Is it a perfect good?
But let's say that Crepy and Casal have demonstrated that plants help their kin.  And that kin recognition is an unalloyed good, with demonstrable fitness benefits.  As they point out,

Preferential helping of relatives has been observed for a wide range of taxa. For instance, in vertebrate (bird, mammal) species, helpers preferentially aid closer relatives during breeding (Griffin and West, 2003). In the social amoebae Dictyostelium discoideum, cells cooperate preferentially with relatives and aggregate to form multicellular fruiting bodies (Hirose et al., 2011). In humans, as the cost of helping increases, the share of help given to kin increases, whereas that given to nonkin decreases (Stewart-Williams, 2007).

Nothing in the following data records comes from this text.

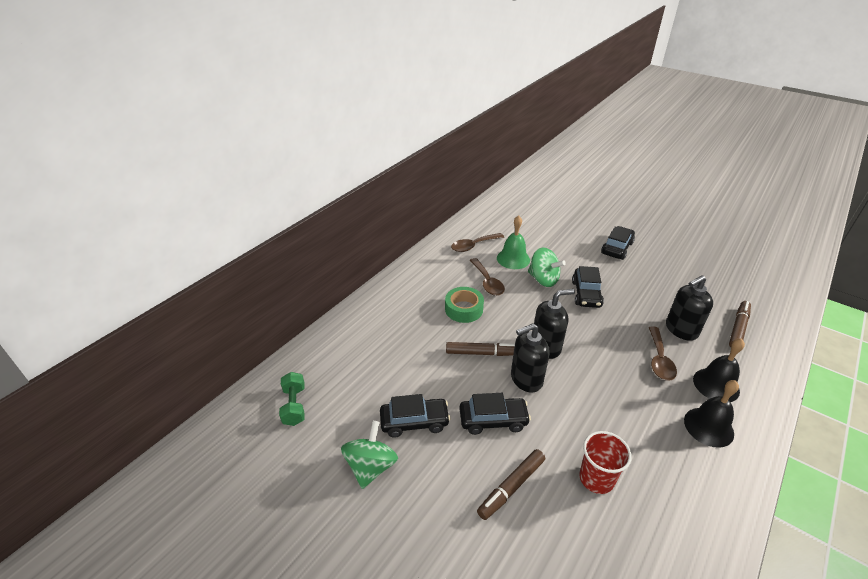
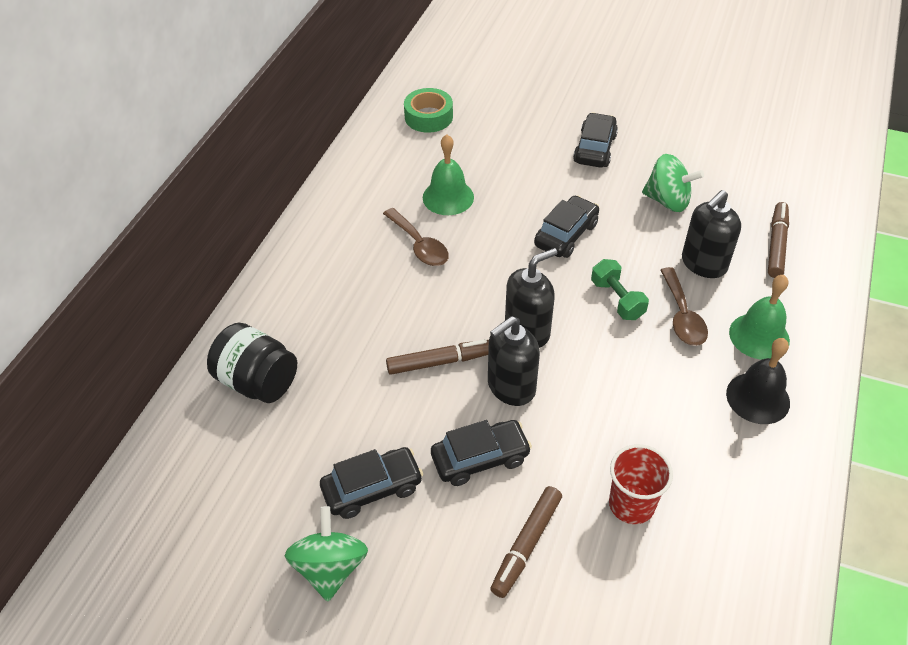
camera: 15 degrees left, 10 degrees up
green dumbbell [279,372,305,426] -> green dumbbell moved to [591,259,649,320]
green tape [445,287,484,323] -> green tape moved to [404,88,453,133]
brown spoon [451,233,504,252] -> none
green spinning top [528,247,566,287] -> green spinning top moved to [642,154,704,212]
black car [572,266,604,308] -> black car turned 135 degrees counterclockwise [534,195,599,258]
black bell [693,338,745,402] -> green bell [729,275,790,360]
none -> black jar [207,323,297,403]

The assumption is that the more closely related organisms are, the more likely they are to cooperate.  That is, increasing the reproductive fitness of one's kin is good for one's own fitness.  The reason that kin selection has been, and continues to be a hot topic in human evolution is both that it confirms hyper-darwinian fine-tuned selection, which many hold as fervently as a religion, and that it accounts for cooperation without being culturally wishy-washy (as they'd see it), and that there should be a mechanism to account for its evolution; note of course, that mechanism needs to be quite specific to define 'kin', which cannot just be assumed (as we outlined in the previous section).  But we, at least, have plausible molecular-genetic means of detecting close kin.

But people aren't plants, or dictyostelium.  We also have culture, and it can powerfully affect our behavior, so that what makes sense evolutionarily for other organisms doesn't always apply to us.   For one thing, culture allows us to assign relationships symbolically rather than just genetically.  We can imagine what 'success' may mean (e.g., getting to heaven), which goes beyond mere Darwinian proliferation.  We can form clans or other structures based on all sorts of criteria, not just genetic relationships. We don't always optimize our own fitness.  Humans are the only organisms that abort their own fetuses, that blow themselves up in support of an ideal, that have civil wars, killing people in fact most closely related to them. But humans also rescue strangers from drowning, and grow food to be consumed by people across the world.

We can devise all the equations we want about kin and fitness, and we can calculate the heritability of this trait and that, to show that behavior is genetically determined, but our thinking brains, and the power of culture trump those rules.  Members of Homo sapiens simply are not just bags of 'selfish' genes, and meaning isn't just reproduction.  We're not nearly as hard-wired for behavior as many other 'lesser' species of animals and plants are often (correctly or incorrectly) assumed to be.